Canada's middle class is fading away

- TRISTIN HOPPER

In a sneak preview of the next federal budget, Finance Minister Chrystia Freeland frames it as a “plan to unlock pathways to the middle class for the next generation.”

It's much more lukewarm rhetoric than the way the Liberals have typically referred to the middle class — and it may reflect the fact that the demographi­c has not been doing all that well under the Justin Trudeau government.

In a 2021 Organizati­on for Economic Co-operation and Developmen­t profile of the Canadian economy, one of the authors' main take-aways was that Canada was losing its middle class relative to the rest of the developed world. Canada's share of middle income earners “has shrunk more than most others since the mid-1980s,” it wrote.

This added to prior OECD data — first published in 2019 — finding that Canadian millennial­s were failing to join the middle class at the rates enjoyed by their baby boomer parents.

Among Canadian boomers, 67 per cent of them were in the middle class by the time they reached their 20s, compared with 59 per cent of millennial­s.

Canada was also found to have a weaker middle class than the rest of the developed world. The number of Canadians living in a “middle income” household was 58 per cent, compared with an OECD average of 61. Meanwhile, Canada had outsized rates of those considered “poor” (14 per cent versus 11 per cent).

At the time, OECD analysts called it a “bleak picture” of the future. It's part of why polls show that middle class Canadians are increasing­ly worried their days of earning a “middle income” may be numbered.

In December, a class identity poll by Pollara Strategic Insights found that less than a third (31 per cent) of respondent­s were optimistic about the future of the Canadian middle class.

At the time of Pollara's last class identity poll in 2020, 79 per cent of respondent­s had expressed confidence their children could reach the middle class through “hard work.” Just three years later, only 52 per cent still believed it. These are all awkward figures for a government that has often placed the words “middle class” at the centre of its messaging.

The signature promise of the Liberals' 2015 platform was “growth for the middle class.” Even a promise to increase infrastruc­ture spending was framed as a way of bringing “economic security to the middle class.”

Four years later, “middle class” featured in the title of the Liberal party platform going into the 2019 election: Forward — A Real Plan for the Middle Class.

The platform's first chapter was called Building a Strong Middle Class, with Chapter 2 entitled Investing in Good, Middle Class Jobs.

In sharp contrast to Freeland's recent statement that middle class status might be obtainable “for the next generation,” the Liberal line in 2019 was to reference “the middle class and people working hard to join it.”

In House of Commons statements since 2015, the Liberals have also used the term “middle class” more than all other parties combined. Over the last nine years, a Liberal MP has uttered the words “middle class” 5,416 times, with the plurality belonging to Trudeau himself, with 619 utterances. This is against just 1,592 mentions of “middle class” by the Conservati­ves, and 682 by the NDP.

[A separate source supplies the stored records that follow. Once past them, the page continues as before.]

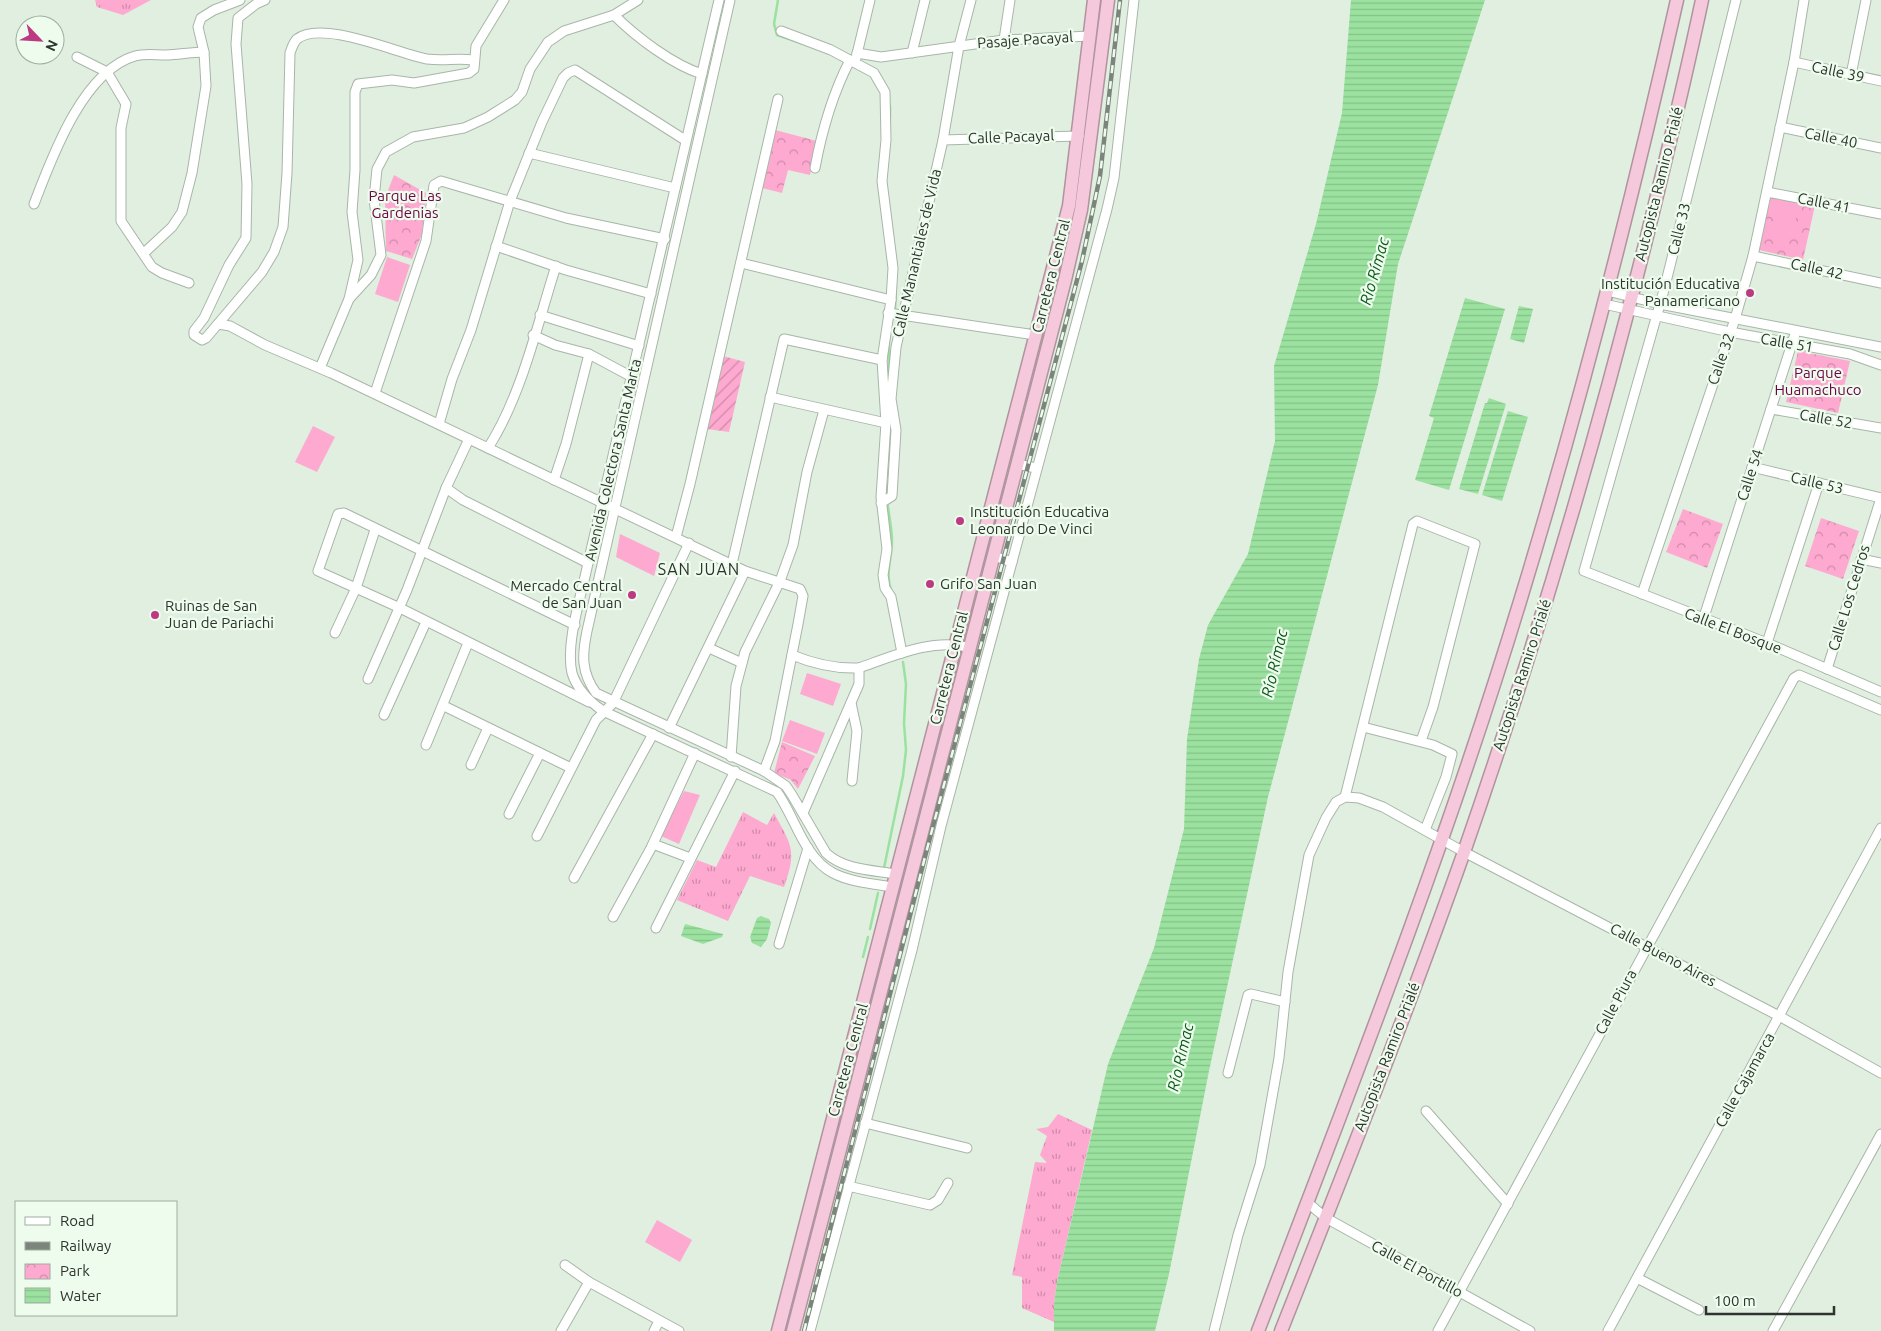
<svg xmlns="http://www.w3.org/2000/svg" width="1881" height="1331" font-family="Ubuntu,sans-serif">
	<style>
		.grass { fill: url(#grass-tufts) }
		.park { fill: url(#park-crowns) }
		.garden { fill: url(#garden-furrows) }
		.pitch { fill: #fea9d0 }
		.water { fill: url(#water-rules) }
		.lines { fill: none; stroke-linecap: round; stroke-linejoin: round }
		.stream { stroke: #9be19f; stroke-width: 2.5 }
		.minor-casing { stroke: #a8b6a8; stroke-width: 11 }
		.highway-casing { stroke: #af949e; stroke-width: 15 }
		.minor { stroke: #fff; stroke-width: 9 }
		.highway { stroke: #f5c8db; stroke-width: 12 }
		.rail-casing { stroke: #7c857c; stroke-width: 4.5 }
		.rail { stroke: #edfced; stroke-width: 2.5; stroke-dasharray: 8; stroke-linecap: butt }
		.poi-dot { fill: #bc3a81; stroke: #edfced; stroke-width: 2 }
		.labels { text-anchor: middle; stroke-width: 4.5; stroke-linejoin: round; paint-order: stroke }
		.street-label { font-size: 15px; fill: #2e332e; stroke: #edfced }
		.park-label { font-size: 15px; fill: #6e0345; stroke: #edfced }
		.poi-label { font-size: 15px; fill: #2e332e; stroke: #edfced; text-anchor: start }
		.water-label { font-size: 16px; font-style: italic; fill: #0a571a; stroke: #edfced }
		.neighbourhood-label { font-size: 16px; letter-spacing: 1px; fill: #2e332e; stroke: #edfced }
	</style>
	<defs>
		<pattern id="grass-tufts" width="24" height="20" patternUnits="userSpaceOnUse" patternTransform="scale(1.25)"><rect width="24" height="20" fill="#fea9d0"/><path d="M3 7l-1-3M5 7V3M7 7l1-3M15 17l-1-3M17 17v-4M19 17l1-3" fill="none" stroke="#ce8aa9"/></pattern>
		<pattern id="park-crowns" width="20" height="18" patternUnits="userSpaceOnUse" patternTransform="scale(1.25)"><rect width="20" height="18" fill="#fea9d0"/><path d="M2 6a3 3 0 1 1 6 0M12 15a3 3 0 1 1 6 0" fill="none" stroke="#ce8aa9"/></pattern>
		<pattern id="garden-furrows" width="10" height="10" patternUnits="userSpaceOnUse" patternTransform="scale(1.25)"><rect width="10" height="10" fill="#fea9d0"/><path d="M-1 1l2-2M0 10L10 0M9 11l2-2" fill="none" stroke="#ce8aa9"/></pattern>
		<pattern id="water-rules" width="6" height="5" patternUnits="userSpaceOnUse" patternTransform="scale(1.25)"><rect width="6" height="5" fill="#9be19f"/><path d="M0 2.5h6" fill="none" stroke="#86c289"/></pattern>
	</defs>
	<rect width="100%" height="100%" fill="#e0efe0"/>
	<!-- grass -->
	<g class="grass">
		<path d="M95,0H151L123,15L97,7Z"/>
		<path d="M743,812L767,825L774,813C792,846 797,850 784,887L750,876L728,921L677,900L697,860L716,867Z"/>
		<path d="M1058,1114L1092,1130L1057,1282L1054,1304V1322L1022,1308V1277L1012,1275L1035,1162L1047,1163L1040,1155L1047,1136L1036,1129L1048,1127Z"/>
	</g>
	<!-- park -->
	<g class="park">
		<path d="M775,130L817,141L810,175L788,170L782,193L762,188Z"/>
		<path d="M394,175L426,193L422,234L412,259L386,251L385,198Z"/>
		<path d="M1771,196L1815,205L1803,260L1759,250Z"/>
		<path d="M1798,351L1850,361L1838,413L1786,402Z"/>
		<path d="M1683,509L1723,524L1707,568L1666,552Z"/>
		<path d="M1821,518L1859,531L1843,579L1805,566Z"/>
		<path d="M782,742L815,756L798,789L791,780L774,773Z"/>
	</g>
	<!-- garden -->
	<path class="garden" d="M723,356L745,362L729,432L707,429Z"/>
	<!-- pitch -->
	<g class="pitch">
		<path d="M1777,204L1798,208L1792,238L1771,234Z"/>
		<path d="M387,257L410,265L398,302L375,294Z"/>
		<path d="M313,426L335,437L317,472L295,462Z"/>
		<path d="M620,534L660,553L654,576L616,557Z"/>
		<path d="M807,673L841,684L833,706L800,694Z"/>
		<path d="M790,720L825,733L817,754L782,741Z"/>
		<path d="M684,791L700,795L679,844L661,836Z"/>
		<path d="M657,1220L692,1240L680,1262L645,1242Z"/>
	</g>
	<!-- water -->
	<g class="water">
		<path d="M1351,0H1485L1398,264L1378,385L1268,797L1209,1071L1169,1274L1155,1331H1054V1304L1057,1282L1108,1064L1154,948L1184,829L1187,739L1199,659L1208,625L1248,554L1275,441L1274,366L1316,224L1342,113Z"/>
		<path d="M1465,298L1505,309L1449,490L1415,480L1434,418L1429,416Z"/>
		<path d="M1519,306L1533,309L1524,343L1510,339Z"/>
		<path d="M1489,398L1506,404L1478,494L1459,489L1485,403H1487Z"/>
		<path d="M1508,411L1528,417L1502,501L1482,495Z"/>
		<path d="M761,916L769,919L771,923L767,939L761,947L752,943L750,937L757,918Z"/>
		<path d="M685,924L723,934L722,937L703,944L681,936Z"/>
	</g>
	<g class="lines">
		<!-- stream -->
		<g class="stream">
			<path d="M778,0L774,24L777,35L804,44"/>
			<path d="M890,106V118"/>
			<path d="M895,312L896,285"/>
			<path d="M889,379V339"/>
			<path d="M887,495L889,481"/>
			<path d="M888,506C889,517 892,529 892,541C892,558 885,573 891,590"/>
			<path d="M896,602L900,621"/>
			<path d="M884,868L903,776L906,750L904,723L906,684L903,662"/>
			<path d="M870,929L878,893"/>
			<path d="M863,957L868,937"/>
		</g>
		<defs>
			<g id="minor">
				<path d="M265,0L256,4L238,18L236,44L247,184L246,238L229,265L204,318L194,331V335L202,340L206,338L262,272L274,252L283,227L287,173L290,53C292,48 293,43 297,39C322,19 399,54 427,59C443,61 458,58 473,60"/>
				<path d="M719,0L588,563C582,594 565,643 572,673C577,689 590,702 603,711L777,792C795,817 804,858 833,873C850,882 874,884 893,887"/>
				<path d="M730,0L587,631C582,655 581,672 596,693L764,771L786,786L792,795L826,853C844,870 872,870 896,874"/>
				<path d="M1736,0L1664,290L1584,571L1767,643L1881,692"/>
				<path d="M614,15C636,37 673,65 702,74"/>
				<path d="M781,31L831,50L874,73L885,92L886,140L882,181L893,268L891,300L882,360L886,423L881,497L887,549L883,575L885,588L891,597L902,653"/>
				<path d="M1004,40L1010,0"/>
				<path d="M857,53L881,57L1004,40L1090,36"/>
				<path d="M912,53L925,0"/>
				<path d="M77,57L107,72L126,104L121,128V221L152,267L162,273L189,283"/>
				<path d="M856,58L870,0"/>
				<path d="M1794,62L1881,81"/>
				<path d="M1851,75L1866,0"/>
				<path d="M1780,127L1881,148"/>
				<path d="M943,140L1079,136"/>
				<path d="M529,153L675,188"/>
				<path d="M815,168C822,130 832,95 850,60"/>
				<path d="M1767,192L1881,214"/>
				<path d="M34,204C52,157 83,71 135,56C146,53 155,55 166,55C178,55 191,52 204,52"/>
				<path d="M496,246L566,270L651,294"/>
				<path d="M144,253L172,227L182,212L192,173L206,86L204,52L198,27L201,18L214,10L240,0"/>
				<path d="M1753,256L1881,283"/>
				<path d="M741,263L891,300"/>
				<path d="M1607,291L1660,304L1881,347"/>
				<path d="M349,299L371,275L381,255L374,199L377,169L386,152L413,137L464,128L488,117L515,100L522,92L530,69L548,42L564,31L614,15L638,0"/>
				<path d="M1604,304L1730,332L1850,354L1881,365"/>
				<path d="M888,313L1035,335"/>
				<path d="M540,315L639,346"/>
				<path d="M218,324L230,326L265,345L331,373L745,571L800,589L803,596L798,624L775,741L764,771"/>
				<path d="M533,335L555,345L589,354L632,377"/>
				<path d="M320,368L349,299L358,260L352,212L355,170V92L358,84L392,80L414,83L469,73L474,69L476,46L504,0"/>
				<path d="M375,393L426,241L434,185L441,181L566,218L665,239"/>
				<path d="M770,397L886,423"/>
				<path d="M1771,409L1881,428"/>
				<path d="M439,424L452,379L471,330L510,201L542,122L563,78L568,73L575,70L685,140"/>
				<path d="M488,448C522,395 537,325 556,266"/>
				<path d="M1017,464L1036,468"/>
				<path d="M1752,467L1881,498"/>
				<path d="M554,480L566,444L589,354"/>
				<path d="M446,488L463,500L588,563"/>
				<path d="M881,503L892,496L896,430L891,399L896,347L943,140L959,46L971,0"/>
				<path d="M676,537L690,484L778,99"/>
				<path d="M994,556L1012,562"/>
				<path d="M1861,559L1881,563"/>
				<path d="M732,564L784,339L882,360"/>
				<path d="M1642,594L1735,319L1753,256L1794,62L1804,0"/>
				<path d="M1703,620L1796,331"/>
				<path d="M575,625L344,513L338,514L318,571L400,608L589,702"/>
				<path d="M335,633L356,588L375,530"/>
				<path d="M1767,643L1819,483"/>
				<path d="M709,648L742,663"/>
				<path d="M792,655C814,664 835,669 859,668"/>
				<path d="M1827,669L1881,498"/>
				<path d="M368,679L407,590L446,488L469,439"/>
				<path d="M851,703L857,731L852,781"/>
				<path d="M444,706L571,768"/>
				<path d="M384,715L426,622"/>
				<path d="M1363,727L1433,745L1452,754L1446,777L1425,830"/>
				<path d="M669,728L745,571"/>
				<path d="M426,745L468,643"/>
				<path d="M731,757L736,686L745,652L780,581L793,545L807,472L824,410"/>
				<path d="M471,765L488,728"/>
				<path d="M1345,797L1413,524L1417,521L1475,544L1433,707L1421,741"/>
				<path d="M803,813L859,684V668C893,656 934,637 970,648"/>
				<path d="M509,814L540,753"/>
				<path d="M537,836L596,720L613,703L689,543"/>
				<path d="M653,844L690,858"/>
				<path d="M574,878L653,734"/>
				<path d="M613,917L651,848L695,753"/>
				<path d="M656,928L735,771"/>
				<path d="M779,944L808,848"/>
				<path d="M1228,1073L1248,995L1251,994L1285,1002"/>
				<path d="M1426,1111L1508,1204"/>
				<path d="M865,1123L967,1148"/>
				<path d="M848,1186L930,1205L938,1200L948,1183"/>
				<path d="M1308,1203L1326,1218L1530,1331"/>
				<path d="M565,1265L589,1282L679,1331"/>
				<path d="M1637,1278L1699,1310"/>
				<path d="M561,1331L589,1282"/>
				<path d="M654,1331L659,1321"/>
				<path d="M810,1331L912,950L941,826L1107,209L1114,178L1134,0"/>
				<path d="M1214,1331L1238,1235L1260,1165L1279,1058L1288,972L1309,855L1326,818L1336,802L1345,797L1359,798L1383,807L1464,852L1779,1016L1881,1073"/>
				<path d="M1438,1331L1794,678L1799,675L1881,710"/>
				<path d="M1608,1331L1881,828"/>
				<path d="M1773,1331L1881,1134"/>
			</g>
			<g id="highway">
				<path d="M778,1331L1069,206L1094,0"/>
				<path d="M793,1331L1065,280L1081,210L1108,0"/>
				<path d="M1258,1331C1351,1088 1446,846 1521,598C1581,401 1632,201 1677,0"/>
				<path d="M1281,1331C1344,1172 1407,1013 1464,852C1537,642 1600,428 1653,212C1670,142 1687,71 1702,0"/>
			</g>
		</defs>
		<!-- minor casing -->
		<use href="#minor" class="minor-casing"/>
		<!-- highway casing -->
		<use href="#highway" class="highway-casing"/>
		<!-- minor -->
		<use href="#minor" class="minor"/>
		<!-- highway -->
		<use href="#highway" class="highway"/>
		<defs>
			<path id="rail" d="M804,1331L926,853L1082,261L1100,176L1120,0"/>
		</defs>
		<!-- rail casing -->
		<use href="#rail" class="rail-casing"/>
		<!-- rail -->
		<use href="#rail" class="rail"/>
	</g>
	<!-- markers -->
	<g class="poi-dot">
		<circle cx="1750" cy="293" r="5"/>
		<circle cx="960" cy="521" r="5"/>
		<circle cx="930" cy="584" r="5"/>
		<circle cx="632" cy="595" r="5"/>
		<circle cx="155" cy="615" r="5"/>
	</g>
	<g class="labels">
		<!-- street labels -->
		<g class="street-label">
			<text transform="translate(1025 40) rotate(-4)" y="5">Pasaje Pacayal</text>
			<text transform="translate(1838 72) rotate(12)" y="5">Calle 39</text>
			<text transform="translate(1011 137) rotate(-2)" y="5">Calle Pacayal</text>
			<text transform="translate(1831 138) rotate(11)" y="5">Calle 40</text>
			<text transform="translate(1659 184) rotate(-76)" y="5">Autopista Ramiro Prialé</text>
			<text transform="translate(1824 203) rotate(11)" y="5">Calle 41</text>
			<text transform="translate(1679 229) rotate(-76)" y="5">Calle 33</text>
			<text transform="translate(917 253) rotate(-77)" y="5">Calle Manantiales de Vida</text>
			<text transform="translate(1817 269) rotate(12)" y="5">Calle 42</text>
			<text transform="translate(1051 276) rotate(-76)" y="5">Carretera Central</text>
			<text transform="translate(1787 343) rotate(10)" y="5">Calle 51</text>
			<text transform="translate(1721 359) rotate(-71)" y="5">Calle 32</text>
			<text transform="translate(1826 419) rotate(10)" y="5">Calle 52</text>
			<text transform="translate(613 460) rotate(-77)" y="5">Avenida Colectora Santa Marta</text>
			<text transform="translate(1750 475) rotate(-72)" y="5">Calle 54</text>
			<text transform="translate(1817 483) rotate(13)" y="5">Calle 53</text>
			<text transform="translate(1849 598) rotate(-73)" y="5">Calle Los Cedros</text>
			<text transform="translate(1733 631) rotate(21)" y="5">Calle El Bosque</text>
			<text transform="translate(949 668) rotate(-76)" y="5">Carretera Central</text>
			<text transform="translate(1522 675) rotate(-72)" y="5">Autopista Ramiro Prialé</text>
			<text transform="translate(1663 955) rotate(28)" y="5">Calle Bueno Aires</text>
			<text transform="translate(1616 1002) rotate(-62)" y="5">Calle Piura</text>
			<text transform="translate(1387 1057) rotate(-69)" y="5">Autopista Ramiro Prialé</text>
			<text transform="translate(848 1060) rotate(-75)" y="5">Carretera Central</text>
			<text transform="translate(1745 1080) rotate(-61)" y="5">Calle Cajamarca</text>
			<text transform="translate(1417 1269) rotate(29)" y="5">Calle El Portillo</text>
		</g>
		<!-- park labels -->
		<g class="park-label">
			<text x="405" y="201">Parque Las<tspan x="405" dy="17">Gardenias</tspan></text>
			<text x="1818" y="378">Parque<tspan x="1818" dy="17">Huamachuco</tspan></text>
		</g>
		<!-- poi labels -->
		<g class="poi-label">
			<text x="1740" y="289" text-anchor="end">Institución Educativa<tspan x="1740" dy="17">Panamericano</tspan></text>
			<text x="970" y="517">Institución Educativa<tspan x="970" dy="17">Leonardo De Vinci</tspan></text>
			<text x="940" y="589">Grifo San Juan</text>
			<text x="622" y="591" text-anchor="end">Mercado Central<tspan x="622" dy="17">de San Juan</tspan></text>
			<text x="165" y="611">Ruinas de San<tspan x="165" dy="17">Juan de Pariachi</tspan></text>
		</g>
		<!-- water labels -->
		<g class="water-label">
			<text transform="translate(1374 271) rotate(-74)" y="6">Río Rímac</text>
			<text transform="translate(1274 663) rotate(-77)" y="6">Río Rímac</text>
			<text transform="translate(1180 1057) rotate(-77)" y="6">Río Rímac</text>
		</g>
		<!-- neighbourhood labels -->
		<g class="neighbourhood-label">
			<text x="699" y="575">SAN JUAN</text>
		</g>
	</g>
	<!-- legend -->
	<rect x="15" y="1201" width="162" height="115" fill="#edfced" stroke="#a1aca1"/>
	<rect x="25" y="1217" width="25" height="8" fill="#ffffff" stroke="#a1aca1"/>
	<text x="60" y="1226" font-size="15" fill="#2e332e">Road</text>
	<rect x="25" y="1242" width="25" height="8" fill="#7c857c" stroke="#a1aca1"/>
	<text x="60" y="1251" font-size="15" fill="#2e332e">Railway</text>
	<rect x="25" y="1264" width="25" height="15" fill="url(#park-crowns)" stroke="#a1aca1"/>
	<text x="60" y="1276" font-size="15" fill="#2e332e">Park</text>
	<rect x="25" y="1288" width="25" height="15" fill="url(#water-rules)" stroke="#a1aca1"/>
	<text x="60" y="1301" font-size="15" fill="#2e332e">Water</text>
	<!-- north arrow -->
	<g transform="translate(40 40) rotate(115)"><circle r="24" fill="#edfced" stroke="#a1aca1"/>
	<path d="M0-4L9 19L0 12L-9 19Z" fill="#bc3a81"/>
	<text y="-8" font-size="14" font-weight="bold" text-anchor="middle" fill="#2e332e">N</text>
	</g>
	<!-- scale -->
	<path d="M1706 1306v8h128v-8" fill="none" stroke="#2e332e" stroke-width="2.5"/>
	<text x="1714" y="1306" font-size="15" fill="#2e332e" stroke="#edfced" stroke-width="4" paint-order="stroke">100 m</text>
</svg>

The shrinking of the middle class is but one symptom of the fact that Canada is generally becoming poorer as compared with its peers.

Canadian per-capita gross domestic product has been trending downward for nearly four decades; a trend that has accelerate­d under Trudeau. Adjusting for inflation, each Canadian's share of GDP is actually lower than it was in 2014.

In a recent analysis of the phenomenon, Globe and Mail columnist Andrew Coyne noted that Canada was proportion­ally the sixth richest country in the world as recently as 1981.

According to the most recent figures from the OECD, Canada is now in 15th place. And with the OECD projecting Canada to show the lowest productivi­ty growth of any other country in the developed world, that ranking is likely to slip still further.